The First-tier Tribunal (War Pensions and Armed Forces Compensation) hears appeals from ex-servicemen or women in England and Wales relating to the two schemes that provide compensation for injuries in the Armed Forces – the War Pensions Scheme and the Armed Forces Compensation Scheme. Formerly known as the Pensions Appeal Tribunal, it has formed the War Pensions and Armed Forces Compensation Chamber of the First-tier Tribunal since 3 November 2008. This section of the GOV.UK web site provides information on the appeal process, with links to legislation and procedural rules.
The Judge Advocate General (JAG) is the chief judge of the Court Martial, which tries Service men and women for serious criminal offences, and the Office of the Judge Advocate General (OJAG) is a part of the Judicial Office. This section within the Courts and Tribunals Judiciary website (the Judicial Office’s site) provides what is described as an informal guide to the Service justice system, together with official guides to Court Martial practice, procedure and sentencing.
The Byelaws Review team is carrying out a far reaching overview and update of byelaws as they relate to all MOD sites in the UK. This section of the GOV.UK site provides a collection of byelaws regulating the use of land being used for military purposes. These can be viewed by selecting byelaws by region. The site covers the whole of the UK and includes (as well as current byelaws) lapsed, revoked and proposed new byelaws.
Service Inquiries (SI) are internal inquiries by the Armed Forces into military incidents which have resulted in death or serious injury. The present SI system was introduced in 2008, replacing various other types of formal inquiry including Boards of Inquiry (BOI). The Ministry of Defence provides access here on the GOV.UK site to all Service Inquiry reports published to date, a number of BOI reports, Military Aircraft Accident Summaries (MAAS) and other inquiry reports. A link is provided to the Manual of Service Law.

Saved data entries
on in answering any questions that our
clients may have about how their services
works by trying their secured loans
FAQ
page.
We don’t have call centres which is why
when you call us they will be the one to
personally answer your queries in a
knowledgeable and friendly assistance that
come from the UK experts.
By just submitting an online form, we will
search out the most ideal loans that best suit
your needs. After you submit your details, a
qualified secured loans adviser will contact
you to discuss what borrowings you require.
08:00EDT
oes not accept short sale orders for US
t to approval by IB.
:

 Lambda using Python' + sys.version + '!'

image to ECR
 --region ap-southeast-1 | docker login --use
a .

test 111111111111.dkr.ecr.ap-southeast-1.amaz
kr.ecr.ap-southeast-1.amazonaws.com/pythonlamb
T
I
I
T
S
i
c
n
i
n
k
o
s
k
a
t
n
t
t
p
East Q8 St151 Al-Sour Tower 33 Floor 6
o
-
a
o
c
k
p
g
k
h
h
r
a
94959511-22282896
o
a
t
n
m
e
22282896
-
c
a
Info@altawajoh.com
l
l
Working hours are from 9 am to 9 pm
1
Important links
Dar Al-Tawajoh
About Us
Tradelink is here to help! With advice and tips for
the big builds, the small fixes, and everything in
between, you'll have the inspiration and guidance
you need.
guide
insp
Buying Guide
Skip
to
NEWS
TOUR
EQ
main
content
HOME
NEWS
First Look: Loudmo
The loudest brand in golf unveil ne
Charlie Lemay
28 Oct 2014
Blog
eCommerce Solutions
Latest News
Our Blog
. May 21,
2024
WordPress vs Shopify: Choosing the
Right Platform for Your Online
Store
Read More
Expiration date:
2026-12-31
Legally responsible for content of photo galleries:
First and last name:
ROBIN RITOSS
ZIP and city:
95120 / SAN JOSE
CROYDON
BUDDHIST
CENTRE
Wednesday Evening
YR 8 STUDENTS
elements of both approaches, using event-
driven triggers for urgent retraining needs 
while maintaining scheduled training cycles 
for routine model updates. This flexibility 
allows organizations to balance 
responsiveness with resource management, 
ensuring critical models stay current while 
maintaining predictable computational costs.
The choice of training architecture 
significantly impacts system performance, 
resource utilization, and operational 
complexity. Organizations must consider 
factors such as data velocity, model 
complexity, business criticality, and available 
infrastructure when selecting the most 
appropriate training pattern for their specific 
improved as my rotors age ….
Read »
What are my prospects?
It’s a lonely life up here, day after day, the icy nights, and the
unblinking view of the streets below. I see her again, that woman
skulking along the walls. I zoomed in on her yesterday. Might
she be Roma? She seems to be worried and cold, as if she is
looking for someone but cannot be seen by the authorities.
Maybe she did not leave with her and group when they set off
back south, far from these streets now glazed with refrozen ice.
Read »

CHECK YOUR UNDERSTANDING →
1) Answer these questions from the passage on military legal resources:
(a) What was the First-tier Tribunal (War Pensions and Armed Forces Compensation) formerly called?
(b) Which court has the Judge Advocate General as its chief judge?
(c) In what year was the present Service Inquiry system introduced?
2) Could you retype the passage on military legal resources between "The Judge Advocate General (JAG)" and "procedure and sentencing.", inclusive?
3) Could you rewrite the paragraph of the passage on military legal resources that begins "Service Inquiries (SI) are internal inquiries" as a short bulleted list that keeps its main facts?

TASK-BY-TASK OUTPUTS →
1)
(a) The Pensions Appeal Tribunal.
(b) The Court Martial.
(c) 2008.

2)
The Judge Advocate General (JAG) is the chief judge of the Court Martial, which tries Service men and women for serious criminal offences, and the Office of the Judge Advocate General (OJAG) is a part of the Judicial Office. This section within the Courts and Tribunals Judiciary website (the Judicial Office’s site) provides what is described as an informal guide to the Service justice system, together with official guides to Court Martial practice, procedure and sentencing.

3)
- Service Inquiries (SI) are internal Armed Forces inquiries into military incidents that resulted in death or serious injury.
- The present SI system was introduced in 2008. It replaced other types of formal inquiry, including Boards of Inquiry (BOI).
- On GOV.UK, the Ministry of Defence gives access to all SI reports published to date, a number of BOI reports, Military Aircraft Accident Summaries (MAAS) and other inquiry reports.
- A link to the Manual of Service Law is provided.